* _TASK_
In the listing below, how many lines contain the word "green"? Answer with the number alone.

AVAILABLE RECORDS: Begin

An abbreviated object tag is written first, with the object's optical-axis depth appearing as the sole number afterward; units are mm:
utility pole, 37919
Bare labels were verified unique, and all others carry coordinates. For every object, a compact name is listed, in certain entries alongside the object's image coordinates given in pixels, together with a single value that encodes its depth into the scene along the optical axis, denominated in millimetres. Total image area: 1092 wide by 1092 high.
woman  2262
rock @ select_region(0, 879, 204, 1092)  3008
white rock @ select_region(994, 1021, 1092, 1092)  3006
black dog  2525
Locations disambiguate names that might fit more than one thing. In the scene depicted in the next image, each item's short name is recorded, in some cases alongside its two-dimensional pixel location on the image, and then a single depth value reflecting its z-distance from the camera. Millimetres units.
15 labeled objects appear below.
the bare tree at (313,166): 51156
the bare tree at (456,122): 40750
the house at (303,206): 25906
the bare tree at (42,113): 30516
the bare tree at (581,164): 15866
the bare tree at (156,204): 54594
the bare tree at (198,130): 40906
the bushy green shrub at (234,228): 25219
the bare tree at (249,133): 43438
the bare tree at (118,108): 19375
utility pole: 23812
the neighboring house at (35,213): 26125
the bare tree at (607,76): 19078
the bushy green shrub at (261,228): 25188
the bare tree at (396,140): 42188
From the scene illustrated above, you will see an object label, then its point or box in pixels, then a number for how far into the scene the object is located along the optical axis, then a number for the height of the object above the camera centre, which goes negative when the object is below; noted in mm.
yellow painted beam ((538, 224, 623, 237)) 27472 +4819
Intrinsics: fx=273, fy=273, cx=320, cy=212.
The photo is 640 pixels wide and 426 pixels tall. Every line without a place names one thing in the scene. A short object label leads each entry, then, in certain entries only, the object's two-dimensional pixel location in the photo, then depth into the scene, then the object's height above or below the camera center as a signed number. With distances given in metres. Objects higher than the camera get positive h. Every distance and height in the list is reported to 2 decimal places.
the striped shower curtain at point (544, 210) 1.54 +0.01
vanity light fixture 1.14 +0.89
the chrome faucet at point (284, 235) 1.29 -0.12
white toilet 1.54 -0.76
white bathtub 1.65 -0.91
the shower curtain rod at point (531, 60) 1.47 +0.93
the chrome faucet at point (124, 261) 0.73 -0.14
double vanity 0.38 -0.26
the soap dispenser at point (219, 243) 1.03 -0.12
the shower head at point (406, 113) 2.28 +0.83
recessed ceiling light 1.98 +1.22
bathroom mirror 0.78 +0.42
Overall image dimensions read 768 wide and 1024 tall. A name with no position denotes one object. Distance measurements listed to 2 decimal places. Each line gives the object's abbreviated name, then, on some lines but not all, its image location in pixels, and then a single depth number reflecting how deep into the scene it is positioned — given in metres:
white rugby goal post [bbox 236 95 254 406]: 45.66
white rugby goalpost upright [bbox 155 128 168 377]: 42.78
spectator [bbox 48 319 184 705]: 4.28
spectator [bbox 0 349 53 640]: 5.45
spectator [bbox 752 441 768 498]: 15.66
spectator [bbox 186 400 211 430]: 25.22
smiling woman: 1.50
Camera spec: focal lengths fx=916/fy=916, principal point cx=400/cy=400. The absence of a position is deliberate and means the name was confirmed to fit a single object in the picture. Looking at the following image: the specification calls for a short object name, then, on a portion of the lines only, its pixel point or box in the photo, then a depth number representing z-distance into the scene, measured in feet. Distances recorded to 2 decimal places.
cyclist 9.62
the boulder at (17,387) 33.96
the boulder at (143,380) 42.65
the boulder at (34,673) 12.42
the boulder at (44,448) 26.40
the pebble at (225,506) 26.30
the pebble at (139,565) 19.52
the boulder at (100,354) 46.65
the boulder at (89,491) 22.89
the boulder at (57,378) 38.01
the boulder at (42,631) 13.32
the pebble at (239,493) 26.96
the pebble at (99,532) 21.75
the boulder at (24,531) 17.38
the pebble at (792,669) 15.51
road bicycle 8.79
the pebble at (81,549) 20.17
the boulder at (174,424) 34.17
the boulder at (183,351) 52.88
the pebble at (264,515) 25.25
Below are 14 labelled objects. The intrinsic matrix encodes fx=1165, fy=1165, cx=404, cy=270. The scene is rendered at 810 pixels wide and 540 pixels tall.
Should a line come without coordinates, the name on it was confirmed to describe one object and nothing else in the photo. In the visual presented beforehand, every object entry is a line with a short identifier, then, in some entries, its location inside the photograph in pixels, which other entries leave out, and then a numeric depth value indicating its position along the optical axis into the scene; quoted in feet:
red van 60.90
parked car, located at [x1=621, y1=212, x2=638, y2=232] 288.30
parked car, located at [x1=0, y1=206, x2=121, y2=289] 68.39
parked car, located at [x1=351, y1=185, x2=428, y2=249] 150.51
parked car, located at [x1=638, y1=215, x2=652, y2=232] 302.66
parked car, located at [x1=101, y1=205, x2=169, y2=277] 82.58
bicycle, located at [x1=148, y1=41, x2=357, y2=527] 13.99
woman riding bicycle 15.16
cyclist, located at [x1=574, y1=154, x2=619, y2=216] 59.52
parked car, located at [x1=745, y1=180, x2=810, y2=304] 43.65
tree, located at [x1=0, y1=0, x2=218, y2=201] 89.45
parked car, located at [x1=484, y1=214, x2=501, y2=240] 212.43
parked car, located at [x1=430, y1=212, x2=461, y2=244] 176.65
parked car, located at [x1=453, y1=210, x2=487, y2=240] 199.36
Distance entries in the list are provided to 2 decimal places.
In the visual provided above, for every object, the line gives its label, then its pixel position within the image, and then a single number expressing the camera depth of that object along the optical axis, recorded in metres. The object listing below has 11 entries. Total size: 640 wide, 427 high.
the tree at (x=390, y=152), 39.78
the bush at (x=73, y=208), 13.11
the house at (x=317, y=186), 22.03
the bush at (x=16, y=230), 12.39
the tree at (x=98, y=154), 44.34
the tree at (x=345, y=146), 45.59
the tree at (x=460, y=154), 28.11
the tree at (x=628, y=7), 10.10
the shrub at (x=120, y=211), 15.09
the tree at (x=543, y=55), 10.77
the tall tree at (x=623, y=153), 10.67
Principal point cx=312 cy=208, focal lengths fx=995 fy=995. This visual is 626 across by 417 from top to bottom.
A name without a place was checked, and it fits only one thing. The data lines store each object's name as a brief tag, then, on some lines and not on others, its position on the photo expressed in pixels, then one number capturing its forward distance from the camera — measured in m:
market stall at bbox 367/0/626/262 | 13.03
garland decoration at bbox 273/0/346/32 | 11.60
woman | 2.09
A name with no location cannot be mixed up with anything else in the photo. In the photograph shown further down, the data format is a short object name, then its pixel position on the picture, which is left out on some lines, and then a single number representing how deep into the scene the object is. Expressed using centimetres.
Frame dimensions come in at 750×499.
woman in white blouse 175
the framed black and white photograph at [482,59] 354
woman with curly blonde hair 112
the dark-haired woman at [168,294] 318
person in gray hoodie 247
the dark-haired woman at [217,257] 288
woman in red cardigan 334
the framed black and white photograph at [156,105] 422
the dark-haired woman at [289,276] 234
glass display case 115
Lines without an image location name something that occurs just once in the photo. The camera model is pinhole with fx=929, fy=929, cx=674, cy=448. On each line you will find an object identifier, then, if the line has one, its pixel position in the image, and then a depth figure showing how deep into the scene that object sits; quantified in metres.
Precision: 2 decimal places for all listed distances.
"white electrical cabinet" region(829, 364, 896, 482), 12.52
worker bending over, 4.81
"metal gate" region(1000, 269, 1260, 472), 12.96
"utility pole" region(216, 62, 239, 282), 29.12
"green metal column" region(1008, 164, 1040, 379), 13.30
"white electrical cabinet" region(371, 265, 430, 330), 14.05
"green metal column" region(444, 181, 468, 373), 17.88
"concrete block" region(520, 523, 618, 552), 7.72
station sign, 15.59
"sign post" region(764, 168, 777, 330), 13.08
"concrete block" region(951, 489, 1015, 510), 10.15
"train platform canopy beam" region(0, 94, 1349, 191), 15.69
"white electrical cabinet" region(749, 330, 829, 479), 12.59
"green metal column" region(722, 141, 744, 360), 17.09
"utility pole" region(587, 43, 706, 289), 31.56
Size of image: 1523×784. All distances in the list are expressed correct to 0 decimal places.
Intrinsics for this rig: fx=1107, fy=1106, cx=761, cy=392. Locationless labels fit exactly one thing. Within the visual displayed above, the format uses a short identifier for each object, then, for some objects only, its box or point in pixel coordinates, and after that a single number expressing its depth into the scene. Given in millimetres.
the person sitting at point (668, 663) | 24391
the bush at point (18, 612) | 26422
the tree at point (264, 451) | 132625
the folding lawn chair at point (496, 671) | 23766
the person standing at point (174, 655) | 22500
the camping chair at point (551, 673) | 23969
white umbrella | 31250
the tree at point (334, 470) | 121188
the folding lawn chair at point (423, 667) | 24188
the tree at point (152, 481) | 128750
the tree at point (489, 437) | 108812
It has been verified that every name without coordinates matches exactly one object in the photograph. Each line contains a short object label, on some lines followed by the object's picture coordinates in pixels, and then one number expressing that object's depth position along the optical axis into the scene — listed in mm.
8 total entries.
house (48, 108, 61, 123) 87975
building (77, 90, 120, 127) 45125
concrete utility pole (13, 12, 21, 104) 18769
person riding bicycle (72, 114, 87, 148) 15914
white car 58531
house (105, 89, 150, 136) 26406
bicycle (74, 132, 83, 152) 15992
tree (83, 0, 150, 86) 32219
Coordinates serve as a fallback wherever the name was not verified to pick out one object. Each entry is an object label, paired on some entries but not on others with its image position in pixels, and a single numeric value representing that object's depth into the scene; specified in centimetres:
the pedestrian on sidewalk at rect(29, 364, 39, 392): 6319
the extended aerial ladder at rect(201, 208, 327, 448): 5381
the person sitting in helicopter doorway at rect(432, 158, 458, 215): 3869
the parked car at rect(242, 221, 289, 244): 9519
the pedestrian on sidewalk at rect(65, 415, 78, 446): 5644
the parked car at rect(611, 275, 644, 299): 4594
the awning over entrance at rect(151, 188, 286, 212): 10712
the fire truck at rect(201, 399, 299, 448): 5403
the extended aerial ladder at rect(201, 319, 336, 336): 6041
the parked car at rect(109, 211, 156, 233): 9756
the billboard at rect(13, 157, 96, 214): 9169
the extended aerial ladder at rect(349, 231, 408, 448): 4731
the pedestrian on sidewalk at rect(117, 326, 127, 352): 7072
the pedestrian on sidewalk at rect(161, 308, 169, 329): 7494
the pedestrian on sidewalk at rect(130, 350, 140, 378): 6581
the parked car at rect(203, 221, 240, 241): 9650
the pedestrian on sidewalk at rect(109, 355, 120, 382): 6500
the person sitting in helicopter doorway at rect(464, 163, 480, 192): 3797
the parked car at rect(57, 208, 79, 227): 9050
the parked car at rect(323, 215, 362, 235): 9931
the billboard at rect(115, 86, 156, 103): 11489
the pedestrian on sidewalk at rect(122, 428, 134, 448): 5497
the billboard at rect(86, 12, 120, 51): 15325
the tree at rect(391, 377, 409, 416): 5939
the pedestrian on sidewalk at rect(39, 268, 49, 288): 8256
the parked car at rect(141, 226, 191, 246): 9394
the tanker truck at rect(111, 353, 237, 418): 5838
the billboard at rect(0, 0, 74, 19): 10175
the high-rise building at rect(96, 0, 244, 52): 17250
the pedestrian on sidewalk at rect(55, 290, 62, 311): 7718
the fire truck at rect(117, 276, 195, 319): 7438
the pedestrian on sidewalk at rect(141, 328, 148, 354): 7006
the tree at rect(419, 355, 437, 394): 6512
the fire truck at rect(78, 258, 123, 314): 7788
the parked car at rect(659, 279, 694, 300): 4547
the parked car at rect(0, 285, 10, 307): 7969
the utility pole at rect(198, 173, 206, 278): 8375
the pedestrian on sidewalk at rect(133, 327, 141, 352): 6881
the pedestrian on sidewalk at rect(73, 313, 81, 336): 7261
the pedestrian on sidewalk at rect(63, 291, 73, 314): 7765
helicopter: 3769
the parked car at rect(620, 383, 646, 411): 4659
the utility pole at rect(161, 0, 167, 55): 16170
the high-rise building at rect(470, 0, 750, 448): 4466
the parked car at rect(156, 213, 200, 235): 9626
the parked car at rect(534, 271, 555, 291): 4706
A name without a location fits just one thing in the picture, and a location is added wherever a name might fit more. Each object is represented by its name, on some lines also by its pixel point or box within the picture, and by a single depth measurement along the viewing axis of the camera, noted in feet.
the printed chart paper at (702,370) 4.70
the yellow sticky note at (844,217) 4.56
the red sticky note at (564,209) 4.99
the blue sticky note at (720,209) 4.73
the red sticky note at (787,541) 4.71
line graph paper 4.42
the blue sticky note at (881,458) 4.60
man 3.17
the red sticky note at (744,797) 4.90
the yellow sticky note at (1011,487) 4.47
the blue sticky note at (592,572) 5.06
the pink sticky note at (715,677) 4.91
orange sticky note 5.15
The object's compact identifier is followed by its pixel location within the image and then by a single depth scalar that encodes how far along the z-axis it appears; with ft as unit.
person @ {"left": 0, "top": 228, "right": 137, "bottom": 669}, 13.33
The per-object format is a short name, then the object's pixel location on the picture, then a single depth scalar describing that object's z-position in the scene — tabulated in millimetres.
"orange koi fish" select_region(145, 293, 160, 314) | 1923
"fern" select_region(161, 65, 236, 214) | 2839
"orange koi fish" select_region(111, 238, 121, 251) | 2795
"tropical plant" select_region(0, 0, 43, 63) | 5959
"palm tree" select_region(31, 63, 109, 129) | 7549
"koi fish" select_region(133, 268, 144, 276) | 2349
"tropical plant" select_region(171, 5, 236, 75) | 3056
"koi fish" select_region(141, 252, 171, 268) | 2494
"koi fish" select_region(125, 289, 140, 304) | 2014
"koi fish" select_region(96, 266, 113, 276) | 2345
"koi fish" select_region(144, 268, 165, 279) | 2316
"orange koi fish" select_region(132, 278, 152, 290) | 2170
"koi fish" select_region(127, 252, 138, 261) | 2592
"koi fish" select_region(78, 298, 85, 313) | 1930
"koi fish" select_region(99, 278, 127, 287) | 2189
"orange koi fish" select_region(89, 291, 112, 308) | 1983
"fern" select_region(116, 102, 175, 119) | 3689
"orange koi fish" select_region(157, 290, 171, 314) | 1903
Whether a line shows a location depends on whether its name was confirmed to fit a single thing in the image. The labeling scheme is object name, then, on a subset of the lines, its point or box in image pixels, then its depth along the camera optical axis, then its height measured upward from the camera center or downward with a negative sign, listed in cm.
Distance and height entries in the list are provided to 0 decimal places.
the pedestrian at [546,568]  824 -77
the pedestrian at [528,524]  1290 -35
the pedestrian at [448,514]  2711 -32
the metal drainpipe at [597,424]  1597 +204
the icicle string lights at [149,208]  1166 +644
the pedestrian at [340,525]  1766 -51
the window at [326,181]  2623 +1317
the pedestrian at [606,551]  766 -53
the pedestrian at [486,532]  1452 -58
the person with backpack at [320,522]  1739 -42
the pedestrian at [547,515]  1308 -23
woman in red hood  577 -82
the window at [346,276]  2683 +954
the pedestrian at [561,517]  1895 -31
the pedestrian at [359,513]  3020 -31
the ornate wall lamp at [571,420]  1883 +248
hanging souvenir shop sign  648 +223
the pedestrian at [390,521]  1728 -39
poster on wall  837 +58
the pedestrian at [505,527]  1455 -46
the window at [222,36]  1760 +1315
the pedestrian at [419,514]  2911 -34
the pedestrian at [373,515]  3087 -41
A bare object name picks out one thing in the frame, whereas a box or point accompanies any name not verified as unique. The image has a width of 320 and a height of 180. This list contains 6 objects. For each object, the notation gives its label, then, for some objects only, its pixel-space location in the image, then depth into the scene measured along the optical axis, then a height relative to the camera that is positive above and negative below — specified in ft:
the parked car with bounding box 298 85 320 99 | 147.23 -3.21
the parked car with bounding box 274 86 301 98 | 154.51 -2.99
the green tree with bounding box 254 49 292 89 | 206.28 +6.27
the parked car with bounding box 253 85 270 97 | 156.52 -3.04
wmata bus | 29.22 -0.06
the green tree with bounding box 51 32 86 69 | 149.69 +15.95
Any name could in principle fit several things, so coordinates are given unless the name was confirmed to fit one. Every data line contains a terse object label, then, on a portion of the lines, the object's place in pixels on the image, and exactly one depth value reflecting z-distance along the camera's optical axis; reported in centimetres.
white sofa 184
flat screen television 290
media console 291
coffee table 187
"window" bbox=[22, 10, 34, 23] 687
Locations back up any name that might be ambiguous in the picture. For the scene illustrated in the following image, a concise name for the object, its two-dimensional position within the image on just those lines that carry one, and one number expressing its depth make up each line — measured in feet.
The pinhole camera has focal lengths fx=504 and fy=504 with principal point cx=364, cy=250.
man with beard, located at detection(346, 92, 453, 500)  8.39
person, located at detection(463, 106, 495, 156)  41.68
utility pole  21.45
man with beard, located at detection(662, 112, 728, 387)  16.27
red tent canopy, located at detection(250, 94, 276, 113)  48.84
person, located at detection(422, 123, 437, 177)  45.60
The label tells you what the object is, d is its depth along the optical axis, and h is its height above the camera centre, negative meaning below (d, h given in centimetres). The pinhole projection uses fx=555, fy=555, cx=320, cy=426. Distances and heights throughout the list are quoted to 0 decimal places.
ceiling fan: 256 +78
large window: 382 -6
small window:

AVAILABLE RECORDS: End

* _EXERCISE ANSWER_
7